* _Requisitos do exercício_
A – Transcreva do texto sobre o disco Tetein tudo o que vai desde "Hoje a questão" até "encontrar também aqui.".
B – No texto sobre o disco Tetein, qual canção é citada como exemplo das letras monumentalmente diretas?

* _Trecho fornecido_
------
O disco Tetein, de Ian Ramil, é uma bela tentativa artística destes percursos. As letras monumentalmente diretas, que traem-se a si mesmas em suas utopias mostrando autocrítica ao mesmo tempo que, justo neste movimento, usufruem de liberdade plástica, estão lá – como em “Mil pares”. As canções enquanto investigação técnica, ou seja, aquelas que exploram a materialidade dos elementos musicais, mostrando que as simplicidades apresentadas são uma escolha e que dali se extrai algo singular, trazendo uma definição muito mais sofisticada do que o barroquismo derramado, também comparecem – como em “O mundo é meu país”. 

Hoje a questão da identidade como afirmação estética parece jurássica, tendo um de seus últimos suspiros em um tempo já longínquo, de um disco do Los Hermanos. Ian não precisou negar uma Anna Júlia: sua rigorosamente primeira faixa já cantava o movimento do seu bloco. Um efeito dessa diferença histórica está na naturalidade do uso do que, em certo sentido, é um expediente da “música inteligente”: jogar com aquilo que é tido como mau gosto. E ponho aspas na expressão porque “música inteligente” não devia ser um estilo ou nicho. A seu modo, toda arte feita com afeto estético (e não, a exemplo, afeto comercial) é inteligente. Eis a sagaz inteligência do tropicalismo, cujos movimentos filosofantes podemos encontrar também aqui.
------
* _Dados brutos_
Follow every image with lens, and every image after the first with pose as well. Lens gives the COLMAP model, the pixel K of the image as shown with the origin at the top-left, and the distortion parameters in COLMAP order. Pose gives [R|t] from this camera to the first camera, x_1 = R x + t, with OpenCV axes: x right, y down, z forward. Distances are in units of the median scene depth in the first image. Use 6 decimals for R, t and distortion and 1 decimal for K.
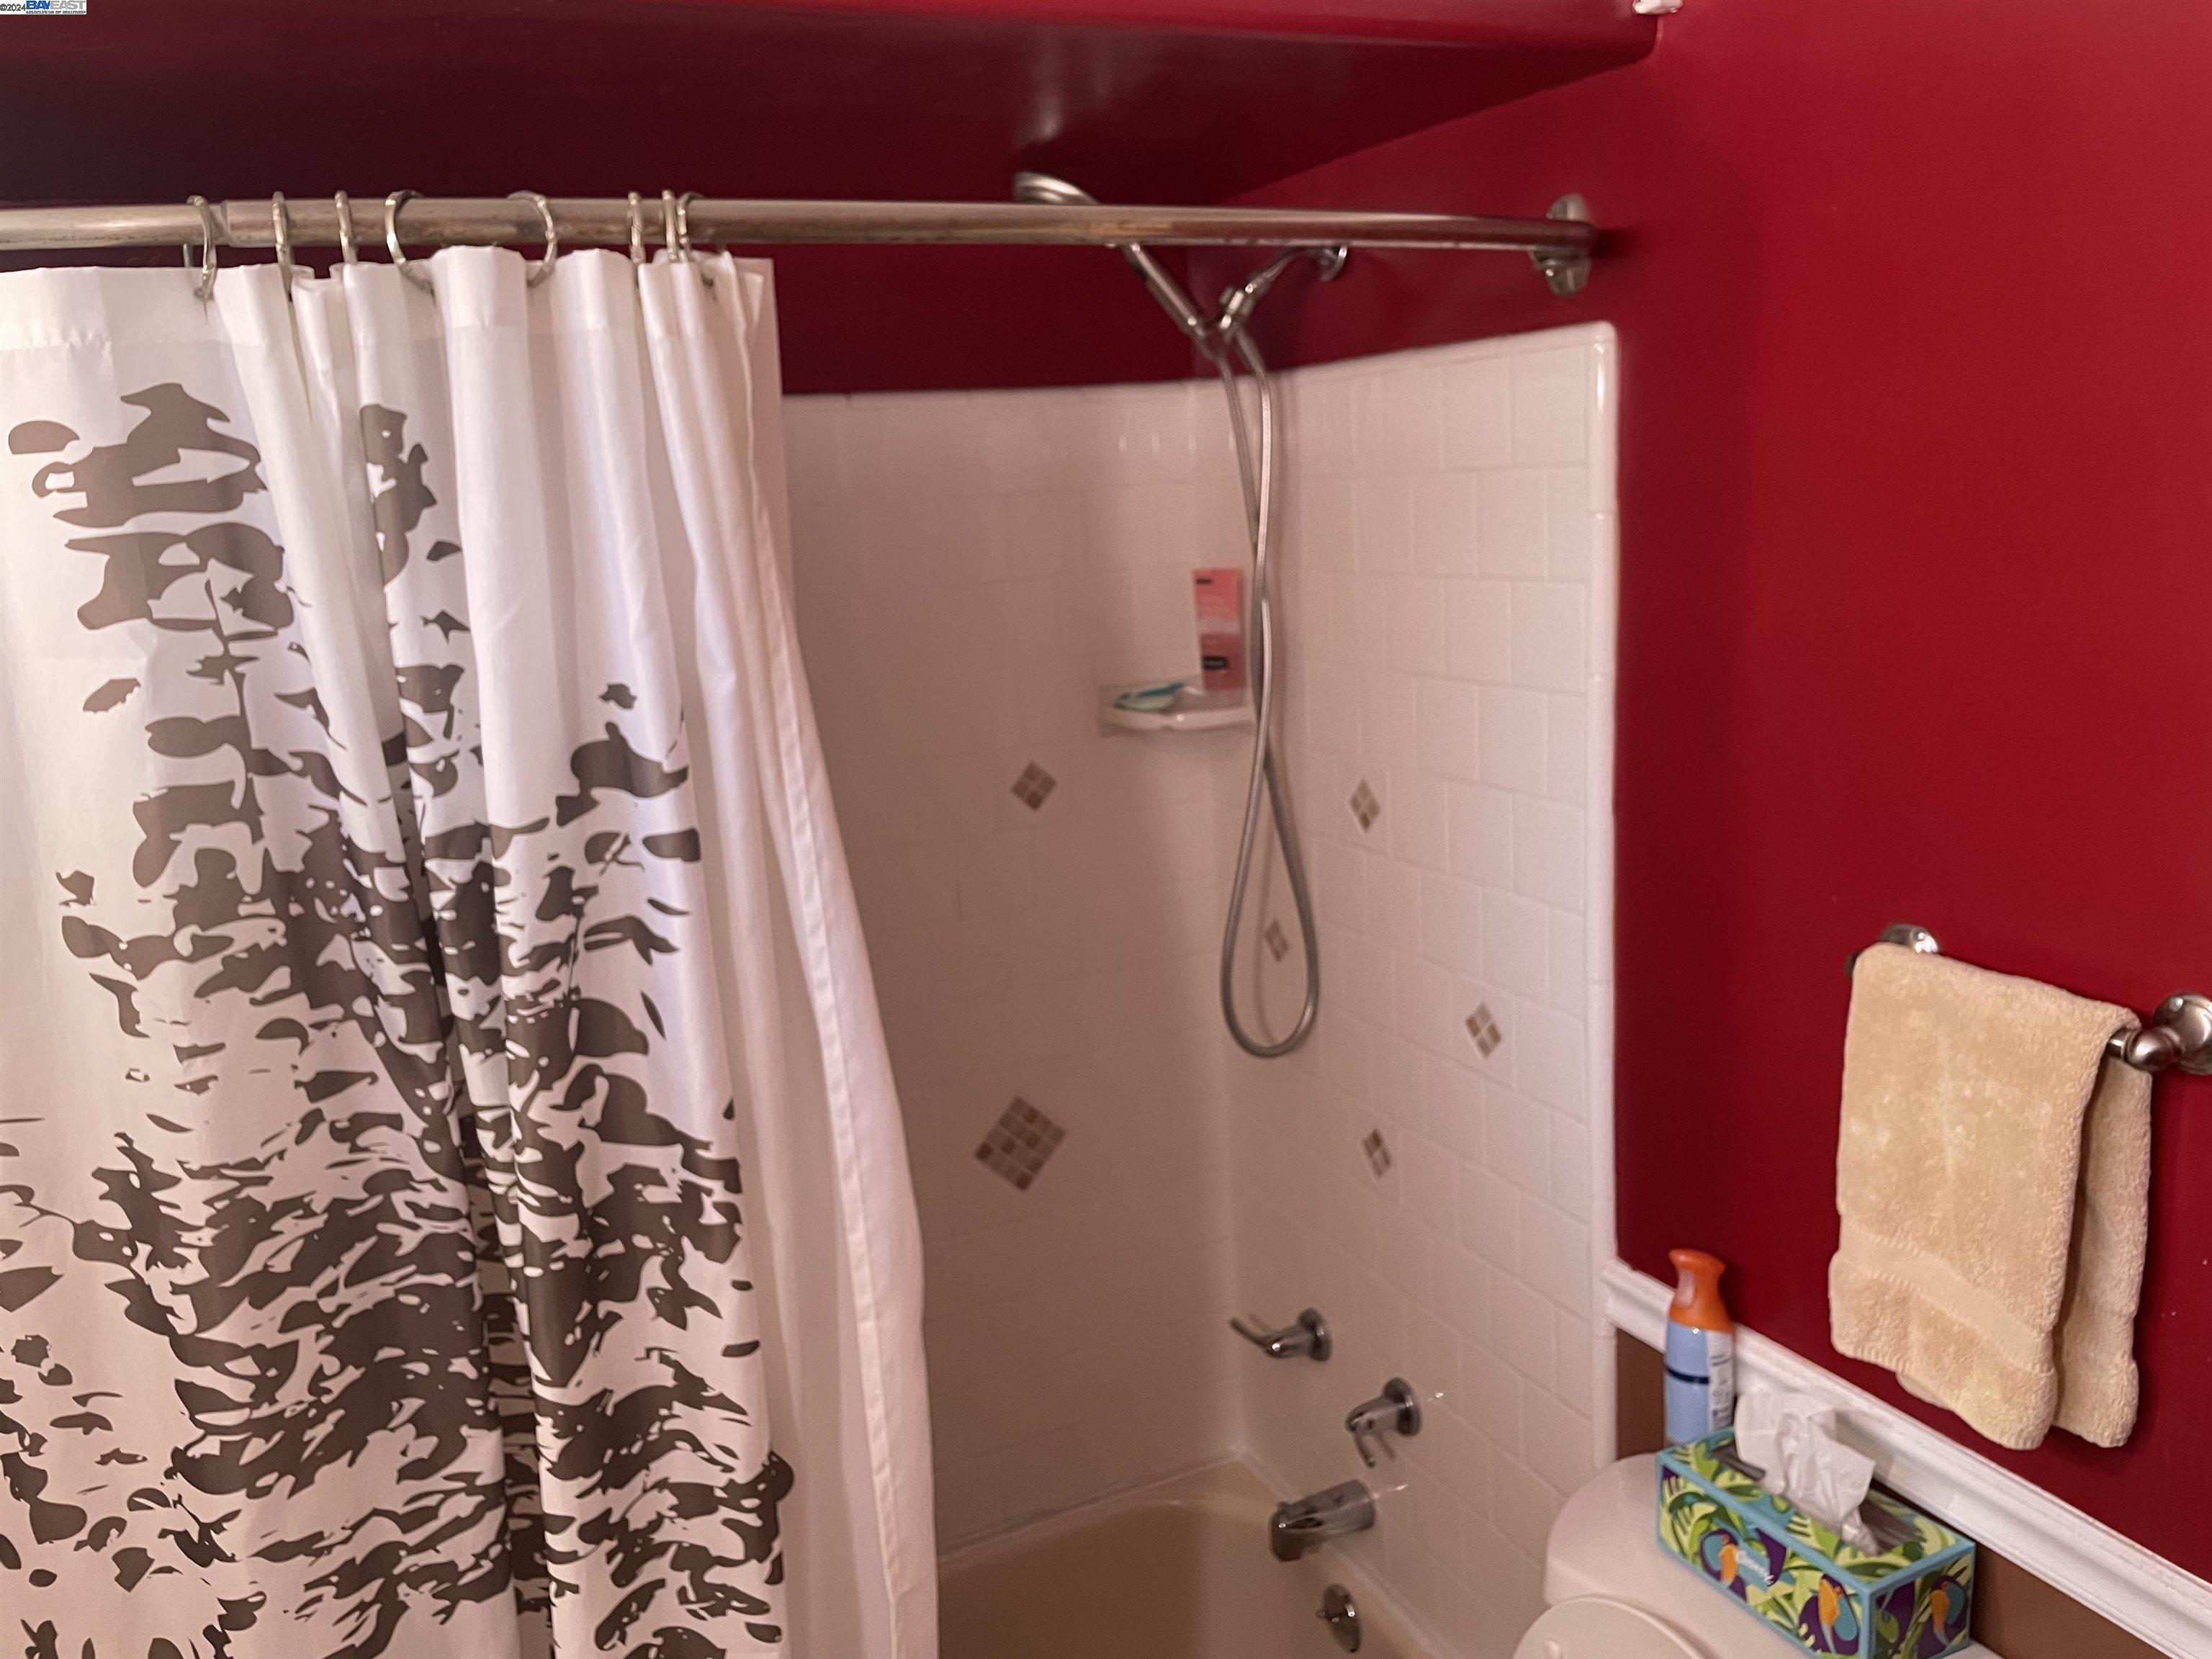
lens RADIAL K [[1719.8, 0, 1107.5], [0, 1719.8, 821.1], [0, 0, 1]] dist [0.088634, -0.107538]
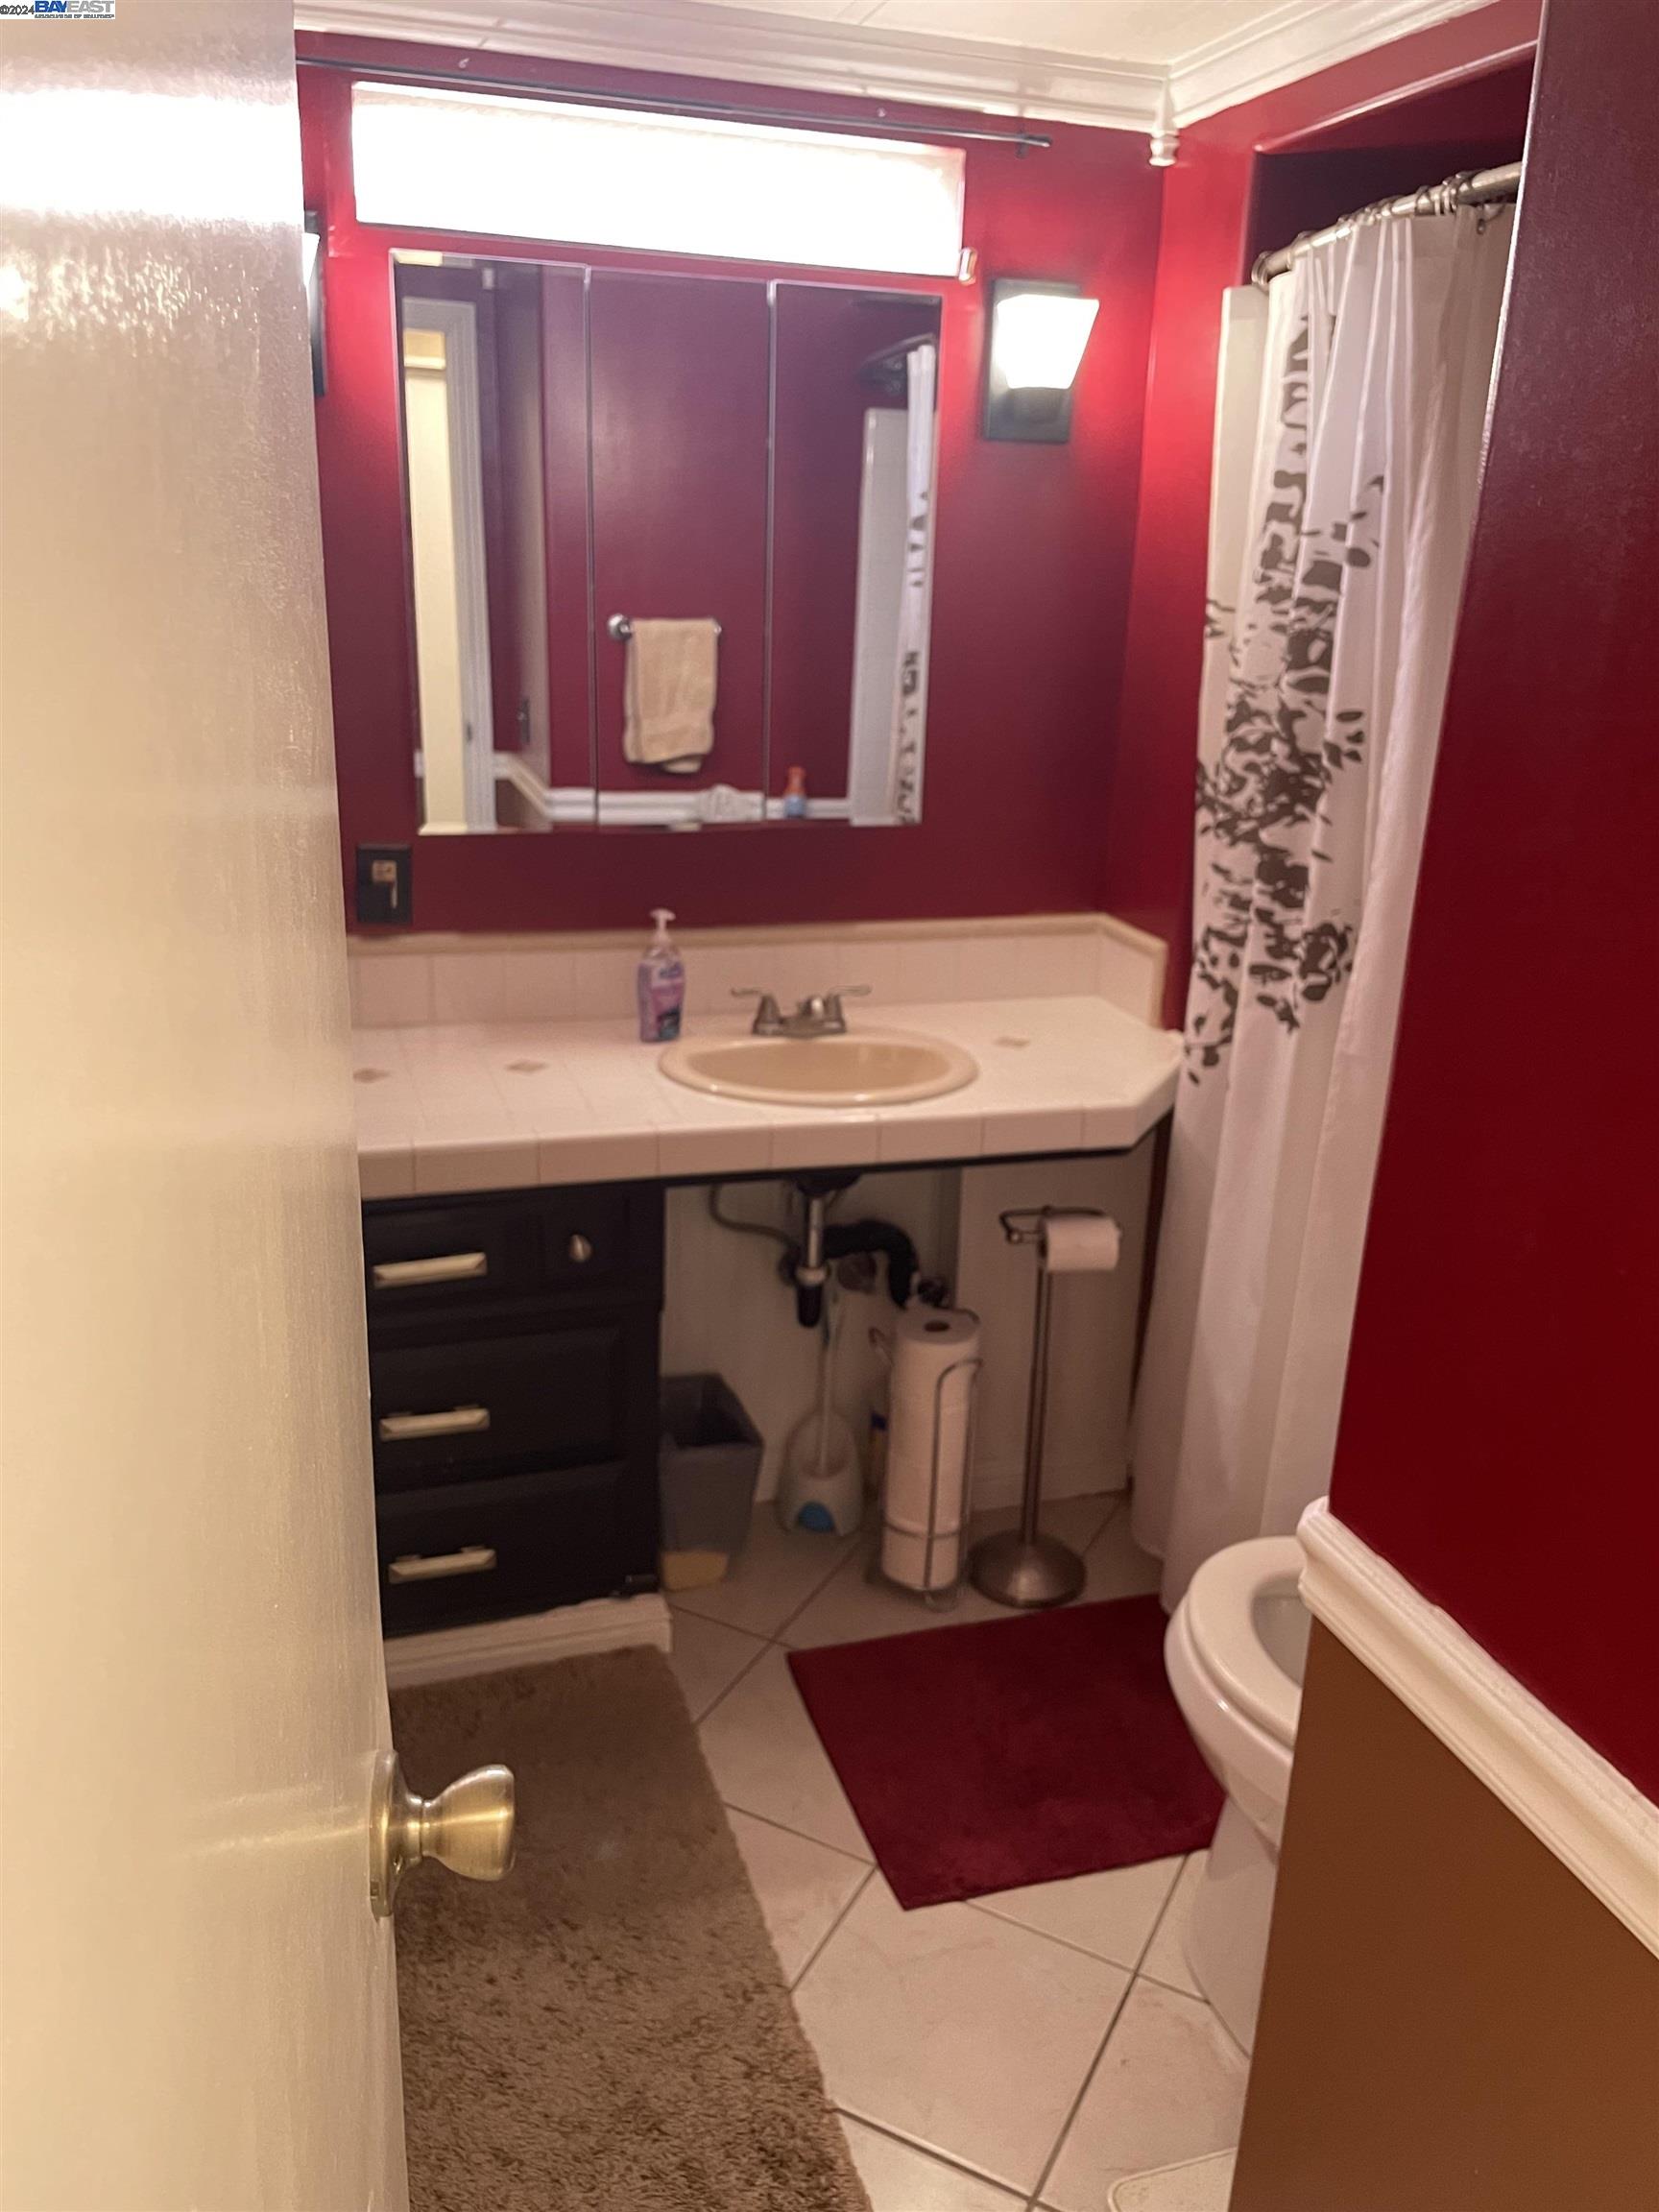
------
* _Respostas da atividade_
A –
Hoje a questão da identidade como afirmação estética parece jurássica, tendo um de seus últimos suspiros em um tempo já longínquo, de um disco do Los Hermanos. Ian não precisou negar uma Anna Júlia: sua rigorosamente primeira faixa já cantava o movimento do seu bloco. Um efeito dessa diferença histórica está na naturalidade do uso do que, em certo sentido, é um expediente da “música inteligente”: jogar com aquilo que é tido como mau gosto. E ponho aspas na expressão porque “música inteligente” não devia ser um estilo ou nicho. A seu modo, toda arte feita com afeto estético (e não, a exemplo, afeto comercial) é inteligente. Eis a sagaz inteligência do tropicalismo, cujos movimentos filosofantes podemos encontrar também aqui.

B – "Mil pares".